Мое тщательное расследование показало, что пути Лизы и Калеба пересеклись за много лет до описываемых событий, на митинге, устроенном в парке Вашингтон-сквер и посвященном борьбе женщин за свои права. В те времена женщины не имели права голоса, но их борьба еще только начиналась. Все, чего они тогда требовали, – чтобы равнодушное и жесткое патриархальное общество не подавляло их интеллектуальные способности и не разрушало надежды и мечты, а также добивались права не скрывать отрыжку после обеда в ресторане.
Будучи в те времена простым постовым, Калеб был отправлен присматривать за толпой. Лиза сразу привлекла его внимание. Она сидела на сцене рядом с приглашенным оратором, ерзая на стуле и то и дело закидывая ногу на ногу. Калеб успел заметить ее изящные икры в ярко-красных чулках (в отличие от всем известных «синих чулок», красные чулки в те дни, да и сейчас, были в диковинку). Он тогда подумал: «Да, этой дамочке нахальства не занимать!»

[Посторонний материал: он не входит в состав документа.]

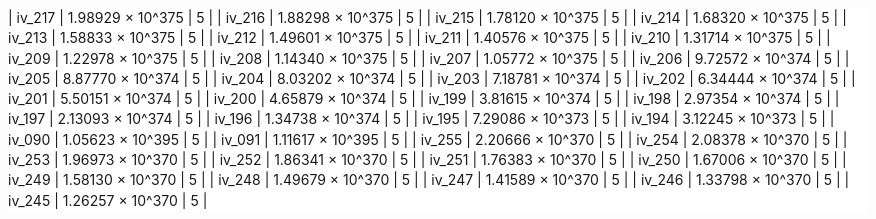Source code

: | iv_217 | 1.98929 × 10^375 | 5 |
| iv_216 | 1.88298 × 10^375 | 5 |
| iv_215 | 1.78120 × 10^375 | 5 |
| iv_214 | 1.68320 × 10^375 | 5 |
| iv_213 | 1.58833 × 10^375 | 5 |
| iv_212 | 1.49601 × 10^375 | 5 |
| iv_211 | 1.40576 × 10^375 | 5 |
| iv_210 | 1.31714 × 10^375 | 5 |
| iv_209 | 1.22978 × 10^375 | 5 |
| iv_208 | 1.14340 × 10^375 | 5 |
| iv_207 | 1.05772 × 10^375 | 5 |
| iv_206 | 9.72572 × 10^374 | 5 |
| iv_205 | 8.87770 × 10^374 | 5 |
| iv_204 | 8.03202 × 10^374 | 5 |
| iv_203 | 7.18781 × 10^374 | 5 |
| iv_202 | 6.34444 × 10^374 | 5 |
| iv_201 | 5.50151 × 10^374 | 5 |
| iv_200 | 4.65879 × 10^374 | 5 |
| iv_199 | 3.81615 × 10^374 | 5 |
| iv_198 | 2.97354 × 10^374 | 5 |
| iv_197 | 2.13093 × 10^374 | 5 |
| iv_196 | 1.34738 × 10^374 | 5 |
| iv_195 | 7.29086 × 10^373 | 5 |
| iv_194 | 3.12245 × 10^373 | 5 |
| iv_090 | 1.05623 × 10^395 | 5 |
| iv_091 | 1.11617 × 10^395 | 5 |
| iv_255 | 2.20666 × 10^370 | 5 |
| iv_254 | 2.08378 × 10^370 | 5 |
| iv_253 | 1.96973 × 10^370 | 5 |
| iv_252 | 1.86341 × 10^370 | 5 |
| iv_251 | 1.76383 × 10^370 | 5 |
| iv_250 | 1.67006 × 10^370 | 5 |
| iv_249 | 1.58130 × 10^370 | 5 |
| iv_248 | 1.49679 × 10^370 | 5 |
| iv_247 | 1.41589 × 10^370 | 5 |
| iv_246 | 1.33798 × 10^370 | 5 |
| iv_245 | 1.26257 × 10^370 | 5 |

Когда Виктория Вудхалл, первая женщина – претендент в президенты, заняла трибуну и принялась истерически разглагольствовать, жалуясь на несправедливость и прочее, множество рассерженных владельцев ресторанов, поваров и официантов повыскакивали из своих заведений, расположенных вдоль Вашингтон-сквер. Они подняли жуткий гвалт, а когда Виктория Вудхалл закурила сигару и рыгнула в мегафон, их терпение лопнуло. Они бросились в толпу, и началось настоящее светопреставление.
– Поубивать этих мерзких баб! – кричали они, улюлюкали и вопили, размахивая бутылками шампанского, скалками и гирляндами кукурузных початков.
Это внезапное буйство застало молодого Калеба врасплох. Он вытащил обе свои длинные ночные дубинки, одну короткую дневную и врубился в самую гущу схватки, размахивая дубинками и лупя по головам направо и налево. Кто-то метнул в дерущихся мороженую утку. Лиза соскочила со своего стула и попыталась оттащить Викторию Вудхалл в сторону. Но в этот момент твердокаменная птица ударила ей в голову. Калеб с ужасом увидел, как Элизабет покачнулась и без чувств рухнула в толпу.
Очнулась Лиза на кушетке. Калеб сидел рядом, нежно прикладывая пакет со льдом к ее голове.
То, что произошло дальше, – не мои домыслы, а подлинная запись их первого разговора. В викторианскую эпоху было принято присутствие стенографиста, если неженатые молодые люди вдруг оставались наедине.
– Где я? – спросила Лиза.
– Вы в безопасности. Вы у меня дома. Вас трахнули уткой по голове, но теперь все будет в порядке.
– Ох, моя голова! – простонала Лиза, пытаясь сфокусировать взгляд на молодом человеке, склонившемся над ней. Возможно, всему виной было временно помутившееся зрение, но в тот момент она сочла его привлекательным, хотя и несколько странным.